Donnez-nous un exemple de cette machine de contenu temps réel ? 

Nous avons lancé le  Project Sunlight. Le  Sunlight Studios, créé en interne, écoute les réseaux, crée du contenu et adapte la stratégie média en prenant en compte ce que les gens aiment, ce qu'ils n'aiment pas, ce qui marche le mieux, ce qui a généré le plus de participation... Adapter son contenu et son plan média en temps réel, c'est cela l'opportunité. Si vous êtes annonceur du Superbowl et que vous regardez le match, vous ne faites pas votre métier de marketer. Vous devez être sur le terrain à interagir avec votre audience pendant le match sur les réseaux sociaux. Avant, pour une campagne, nous pilotions quelques agences dans une séquence de temps. Aujourd'hui, nous pilotons une quinzaine d'agences, recherche, média, contenu. Faire travailler tout ce monde en synergie est une véritable compétence.  Il faut devenir le chef d'orchestre de la newsroom, s'assurer que le message de la marque est cohérent et qu'il s'insère bien avec ce qui se passe dans les news.

Quelle est la stratégie com interne, pour cette transformation digitale ? 

Le marketing commence à l'interne. Et il est très important de passer au moins la moitié de son temps à comprendre comment on va mener le changement en interne. Et aussi de le faire savoir dans les médias, pour que le marketing comprenne comment l'externe réagit à ces annonces ! Quand nous avons commencé le process, il y a trois ans, nous avons créé une marque à l'interne, "crafting brands for life", qui voulait dire qu'il fallait mettre la vie des gens en première position. Ce programme est devenu notre Mantra interne. On s'en rappelle régulièrement pour évaluer si nous mettons toujours les gens en priorité, et si c'est en accord avec la marque.

Quels sont les freins ?

La peur de l'échec. C'est terrible, parce que vous ne pouvez plus expérimenter en laboratoire. Joi Ito, qui a succédé à Nicholas Negroponte à la tête  du MIT MediaLab a fait évoluer la devise de "demo or die" à "deploy or die". Il faut aussi apporter sa culture digitale au travail. Dans la vie courante, on sait utiliser son mobile, les réseaux sociaux, mais quand on arrive au travail, on devient des marketers, comme si nous-mêmes n'étions pas des consommateurs. Pour avoir des compétences en data, etc. il faut embaucher des jeunes de 19 ans. Il faut aussi savoir briser les silos. Pour créer le changement, il faut créer un esprit d'équipe, un appétit pour la mission globale. Enfin, il faut adopter la vitesse comme élément de choix. La question que je me pose de plus en plus, c'est de savoir si cela va faire avancer le bateau plus rapidement.
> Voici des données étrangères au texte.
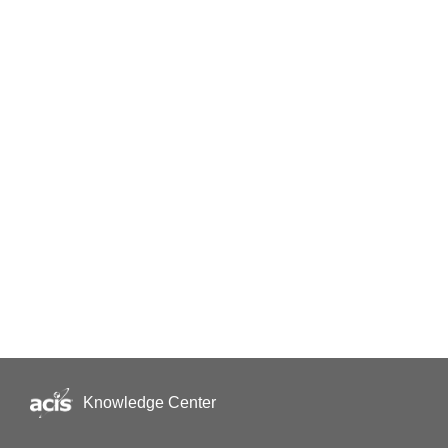
Knowledge Center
Et si ce n'est pas le cas, il faut abandonner la décision. Et si ca fait accélérer les choses, il faut prendre la décision tout de suite. Côté projets, il faut aussi savoir faire des choix. parfois nous entamons beaucoup trop de projets, nous noyons les équipes et nous nous ralentissons. Less is more !

Que pensez-vous de ces grandes sociétés qui veulent agir comme des start-up ?
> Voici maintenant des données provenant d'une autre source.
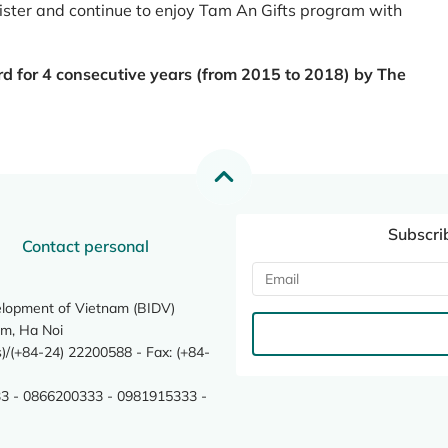
register and continue to enjoy Tam An Gifts program with
rd for 4 consecutive years (from 2015 to 2018) by The
Subscri
Contact personal
elopment of Vietnam (BIDV)
m, Ha Noi
/(+84-24) 22200588 - Fax: (+84-
3 - 0866200333 - 0981915333 -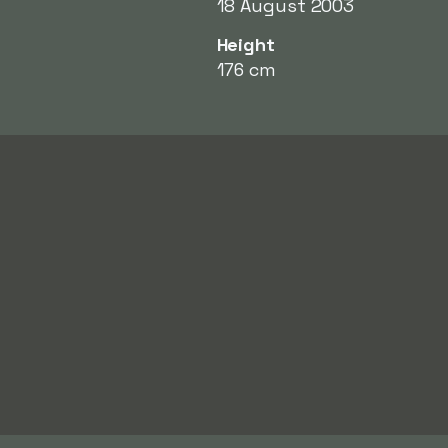
18 August 2003
Height
176 cm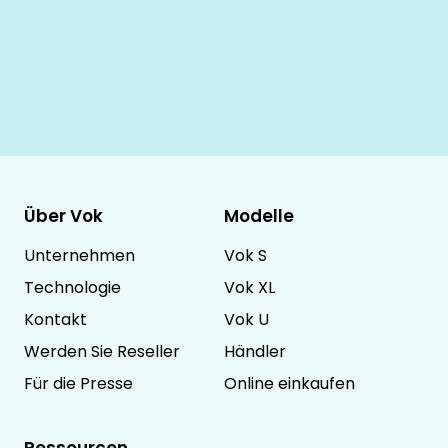
Über Vok
Modelle
Unternehmen
Vok S
Technologie
Vok XL
Kontakt
Vok U
Werden Sie Reseller
Händler
Für die Presse
Online einkaufen
Ressourcen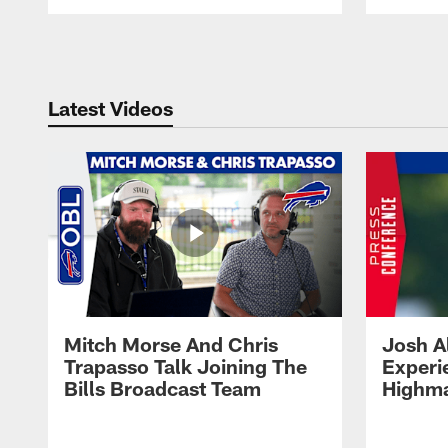
Pause
Play
Latest Videos
Mitch Morse And Chris
Josh A
Trapasso Talk Joining The
Experi
Bills Broadcast Team
Highma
L'idée serait plutôt de reconnaître les différences entre start-up et grands groupes. Quand j'ai des groupes de 100 à 250 personnes émanant de start up qui viennent nous voir, je leur dis "bienvenue dans ce que votre start up sera dans 120 ans". Si nous nous comportions comme des start-up nous serions plus rapides, mais nous prendrions aussi des risques que nous ne pouvons nous permettre.

Un voeu pour accélerer la transformation digitale d'Unilever ? 
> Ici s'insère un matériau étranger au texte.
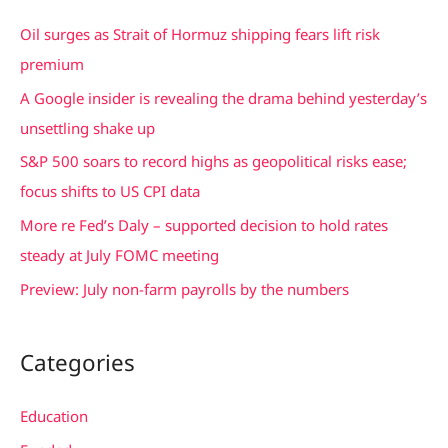
c
Oil surges as Strait of Hormuz shipping fears lift risk
h
premium
f
A Google insider is revealing the drama behind yesterday’s
o
unsettling shake up
r
S&P 500 soars to record highs as geopolitical risks ease;
:
focus shifts to US CPI data
More re Fed’s Daly – supported decision to hold rates
steady at July FOMC meeting
Preview: July non-farm payrolls by the numbers
Categories
Education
Le digital n'est pas un département, mais quelque chose que chacun doit intégrer dans son travail. Les gens l'ont intégré dans leur vie personnelle, ils doivent le faire dans leur vie professionnelle. S'ouvrir au monde extérieur, collaborer entre différents départements, entre différents pays, est critique. Enfin, savoir utiliser la data pour contextualiser et personnaliser la communication.